[lbo-talk] Perfumed Nightmare Re: how's it feel?

Yoshie Furuhashi furuhashi.1 at osu.edu
Wed Apr 16 15:08:20 PDT 2003


At 10:34 PM -0400 4/15/03, SergioL652 at aol.com wrote:
>In a message dated 4/15/2003 8:32:37 PM Eastern Daylight Time,
>farmelantj at juno.com writes:
>>Sergio,
>>
>>Whatever made you think that, especially given the fact that Puerto
>>Rico is an American colony?
>
>Puerto Rico was a Spanish Colony for close to 400 years before the
>US came. Is very conservative in many aspects and the propaganda
>from the US at the time made it sound as if it was very liberal. I
>was young and I bought it, what can I say.

Japanese liberals have promulgated the same type of propaganda in Japan also. There's a good film about the marketing of the American Dream and resistance to it in the Philippines:

***** Journal of Religion and Film Vol. 6 No. 1 April 2002 Perfumed Nightmare and Negative Experiences of Contrast: Third Cinema as Filmic Interpretation of Schillebeeckx By Antonio Sison

...The film _Perfumed Nightmare_ opens with the image of a jeepney, that famous Philippine taxi originally recycled from the wreckage of an American military jeep, moving back and forth across a crude concrete bridge. The voice of Kidlat, the film's protagonist, narrates how the bridge serves as the crucial link between his quaint Philippine barrio and the rest of the world, "our bridge of life."

Information provided:
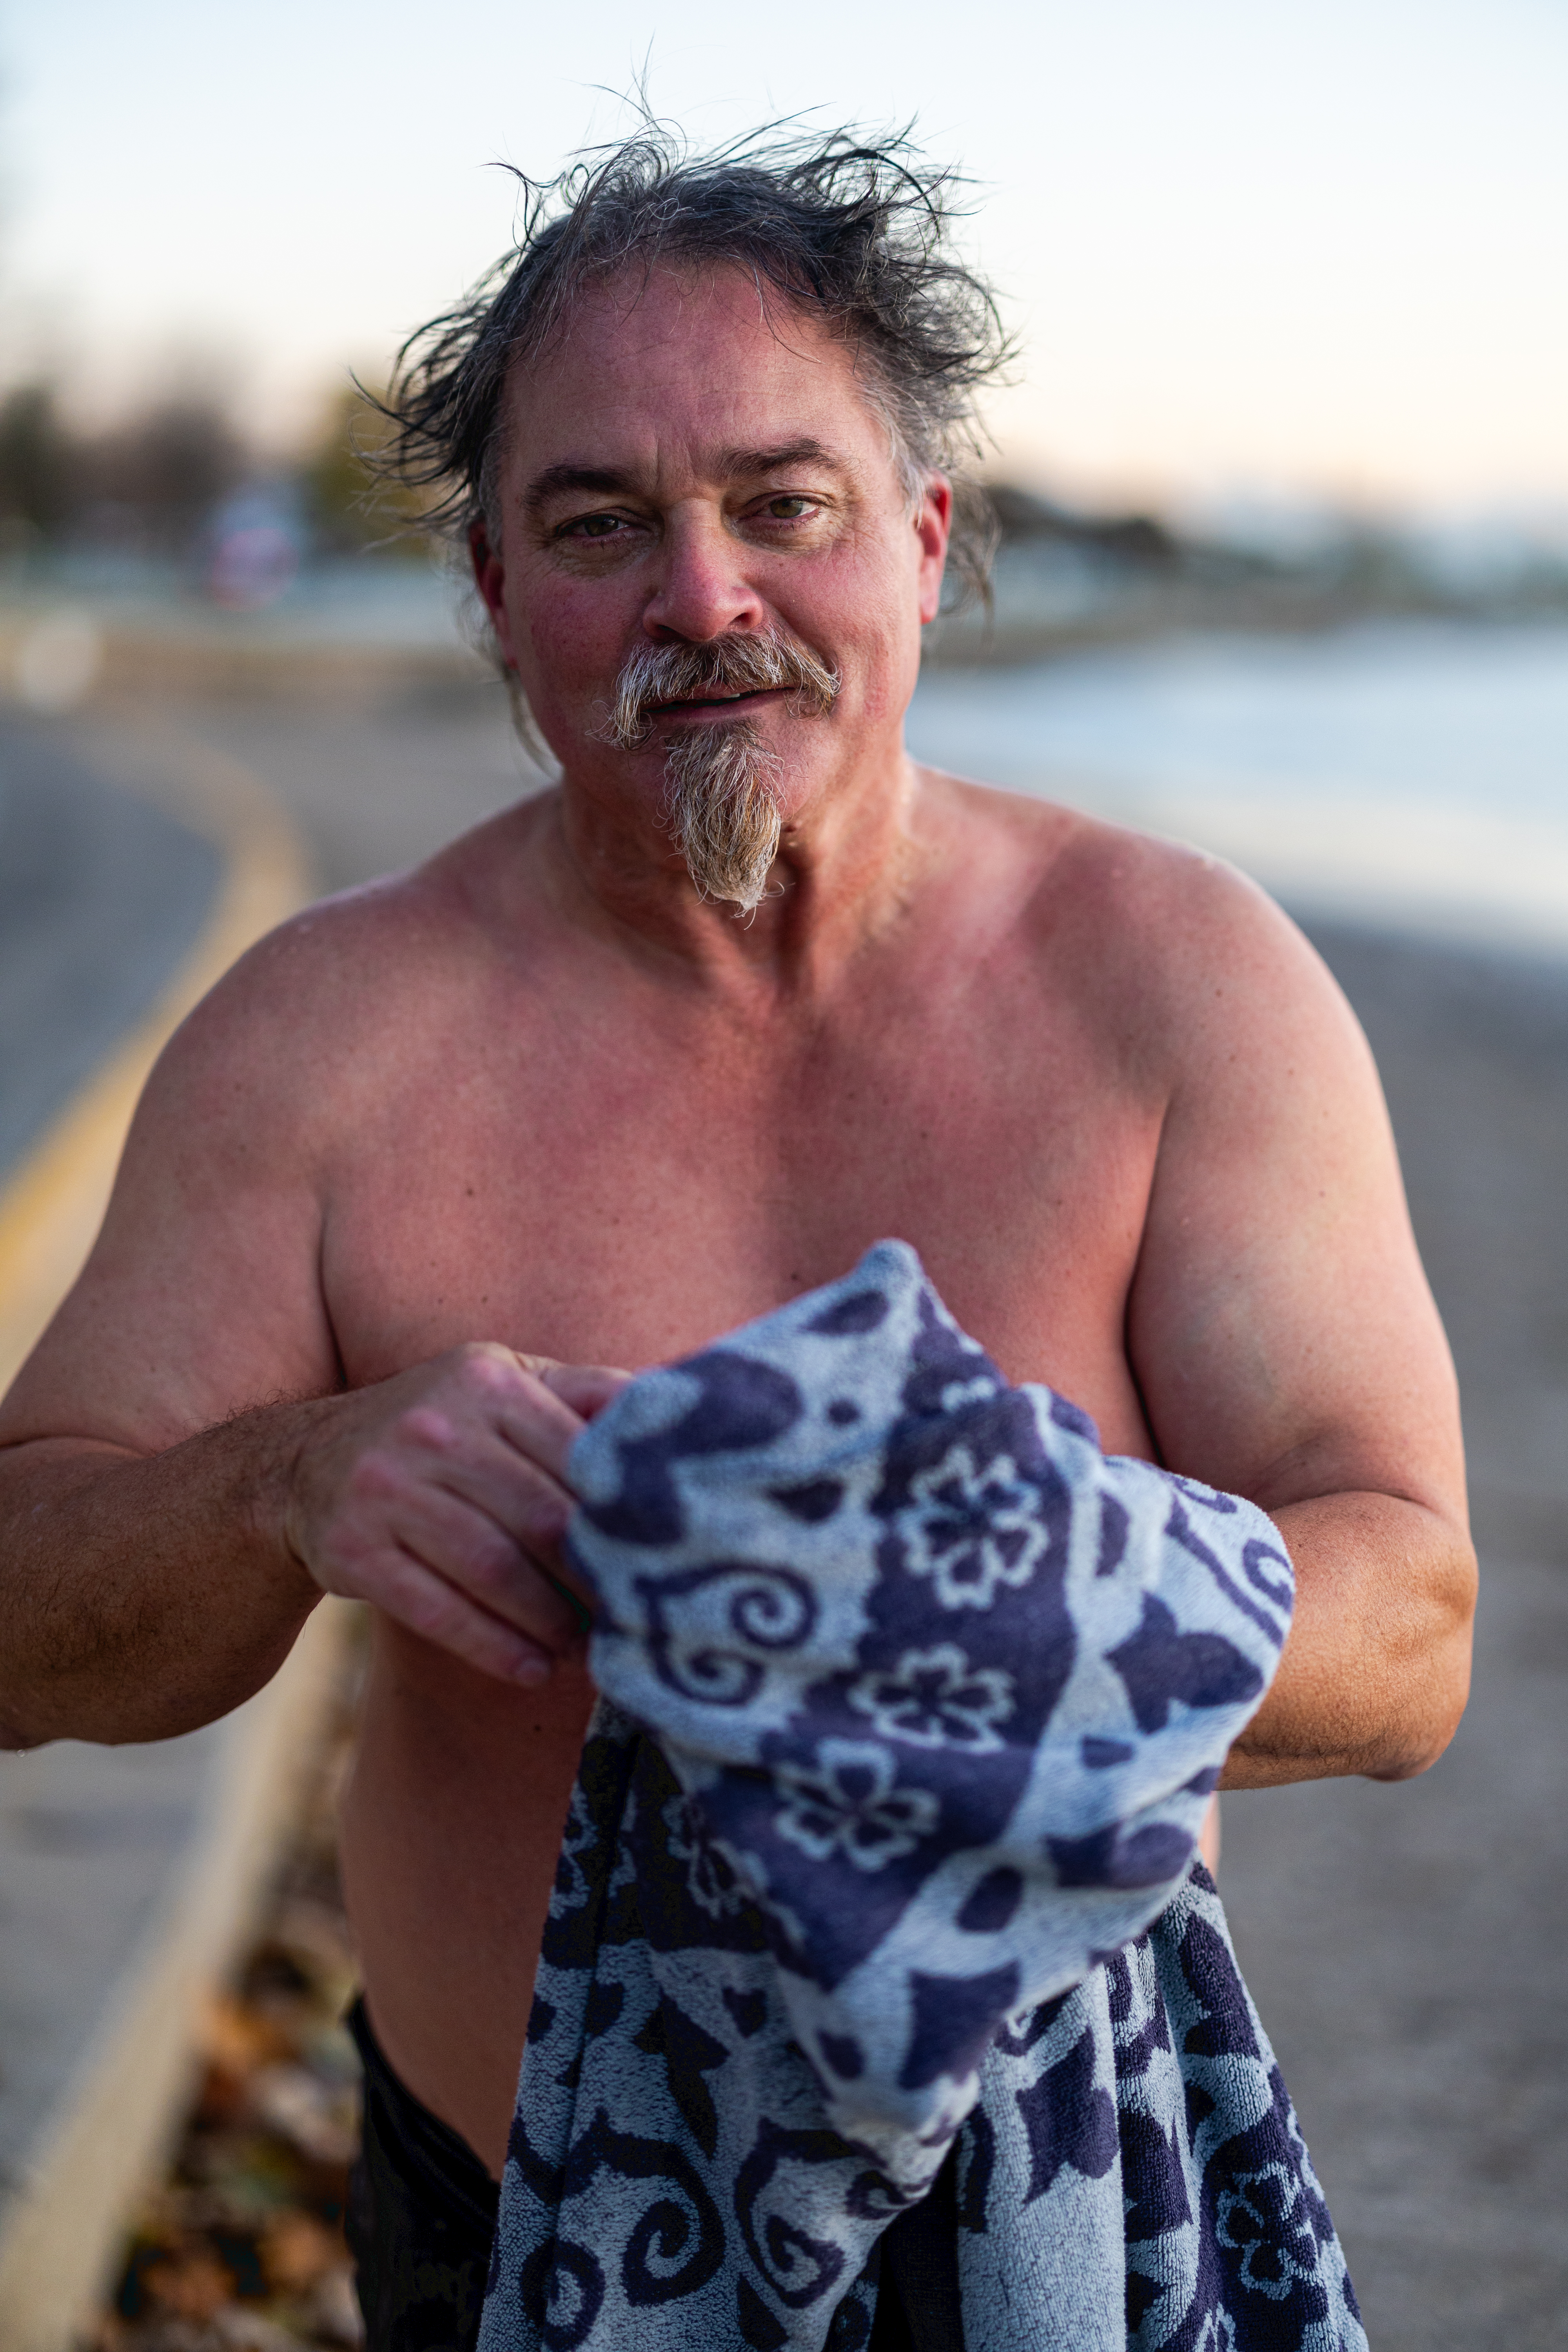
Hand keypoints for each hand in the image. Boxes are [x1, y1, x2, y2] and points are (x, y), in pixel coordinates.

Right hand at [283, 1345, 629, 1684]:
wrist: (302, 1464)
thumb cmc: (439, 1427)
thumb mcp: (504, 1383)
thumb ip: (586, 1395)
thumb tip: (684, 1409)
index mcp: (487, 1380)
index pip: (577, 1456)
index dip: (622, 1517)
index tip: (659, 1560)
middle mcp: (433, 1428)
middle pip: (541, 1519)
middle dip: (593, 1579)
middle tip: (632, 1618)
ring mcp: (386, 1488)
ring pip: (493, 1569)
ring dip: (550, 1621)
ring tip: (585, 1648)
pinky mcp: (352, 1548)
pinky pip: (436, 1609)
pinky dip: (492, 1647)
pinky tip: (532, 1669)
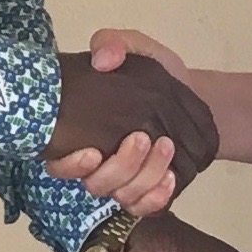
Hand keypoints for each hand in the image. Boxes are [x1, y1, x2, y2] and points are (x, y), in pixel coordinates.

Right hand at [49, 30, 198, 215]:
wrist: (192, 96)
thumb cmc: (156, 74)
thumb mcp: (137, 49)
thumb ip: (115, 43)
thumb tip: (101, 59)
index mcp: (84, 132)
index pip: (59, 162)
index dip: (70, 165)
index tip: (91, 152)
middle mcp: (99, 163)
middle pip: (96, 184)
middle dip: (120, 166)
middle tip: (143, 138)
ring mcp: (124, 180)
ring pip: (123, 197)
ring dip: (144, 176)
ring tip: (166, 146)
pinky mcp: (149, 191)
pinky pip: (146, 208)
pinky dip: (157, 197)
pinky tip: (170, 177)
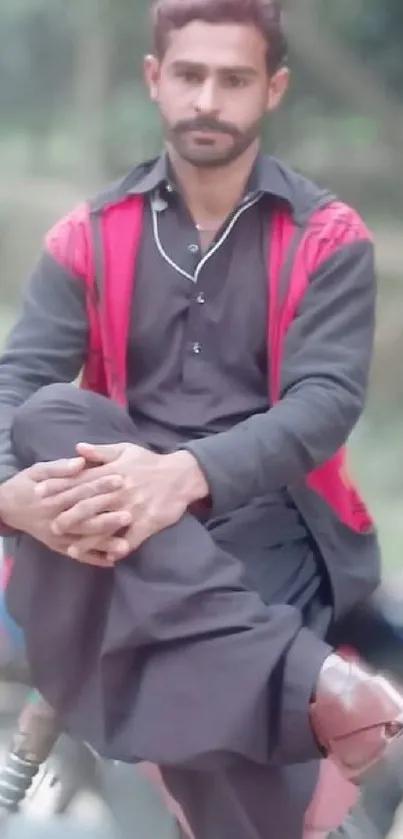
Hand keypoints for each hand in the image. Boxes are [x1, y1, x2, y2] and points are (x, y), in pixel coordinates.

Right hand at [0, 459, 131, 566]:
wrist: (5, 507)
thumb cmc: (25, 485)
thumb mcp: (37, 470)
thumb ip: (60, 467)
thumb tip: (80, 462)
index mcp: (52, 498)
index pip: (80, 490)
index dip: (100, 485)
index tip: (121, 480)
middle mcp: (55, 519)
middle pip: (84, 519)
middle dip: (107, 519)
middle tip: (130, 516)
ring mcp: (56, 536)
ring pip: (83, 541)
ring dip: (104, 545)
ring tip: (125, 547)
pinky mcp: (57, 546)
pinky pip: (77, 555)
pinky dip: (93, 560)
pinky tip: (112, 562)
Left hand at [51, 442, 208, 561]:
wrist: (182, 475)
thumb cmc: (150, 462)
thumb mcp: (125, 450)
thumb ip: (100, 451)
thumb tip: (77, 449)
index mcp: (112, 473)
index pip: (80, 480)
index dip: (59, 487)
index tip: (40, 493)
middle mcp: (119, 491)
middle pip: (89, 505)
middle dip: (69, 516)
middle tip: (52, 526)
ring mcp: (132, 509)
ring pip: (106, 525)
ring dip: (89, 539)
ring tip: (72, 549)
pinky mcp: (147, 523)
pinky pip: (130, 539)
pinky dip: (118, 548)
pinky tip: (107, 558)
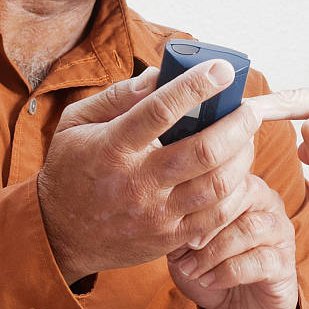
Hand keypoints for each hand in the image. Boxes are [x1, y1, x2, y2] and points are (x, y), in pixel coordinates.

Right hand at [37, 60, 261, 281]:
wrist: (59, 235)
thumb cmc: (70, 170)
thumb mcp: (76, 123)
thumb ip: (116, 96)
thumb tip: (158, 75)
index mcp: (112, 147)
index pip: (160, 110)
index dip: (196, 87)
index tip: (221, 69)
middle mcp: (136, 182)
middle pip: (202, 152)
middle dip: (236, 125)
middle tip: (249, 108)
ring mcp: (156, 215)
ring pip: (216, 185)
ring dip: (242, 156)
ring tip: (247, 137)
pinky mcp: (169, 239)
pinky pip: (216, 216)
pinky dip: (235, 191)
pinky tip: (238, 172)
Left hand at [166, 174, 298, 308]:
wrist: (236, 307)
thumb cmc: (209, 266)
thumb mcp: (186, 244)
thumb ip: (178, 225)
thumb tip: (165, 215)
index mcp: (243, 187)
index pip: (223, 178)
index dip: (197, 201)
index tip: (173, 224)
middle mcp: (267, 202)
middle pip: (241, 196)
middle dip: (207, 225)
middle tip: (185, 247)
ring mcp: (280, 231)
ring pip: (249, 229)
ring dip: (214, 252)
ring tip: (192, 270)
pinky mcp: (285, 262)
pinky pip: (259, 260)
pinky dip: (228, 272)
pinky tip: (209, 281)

Problem details: Please answer from the mailing-list post: according to it, what was the jeepney originally recycled from? The entries aren't needed here.

Reply: The wreckage of an American military jeep.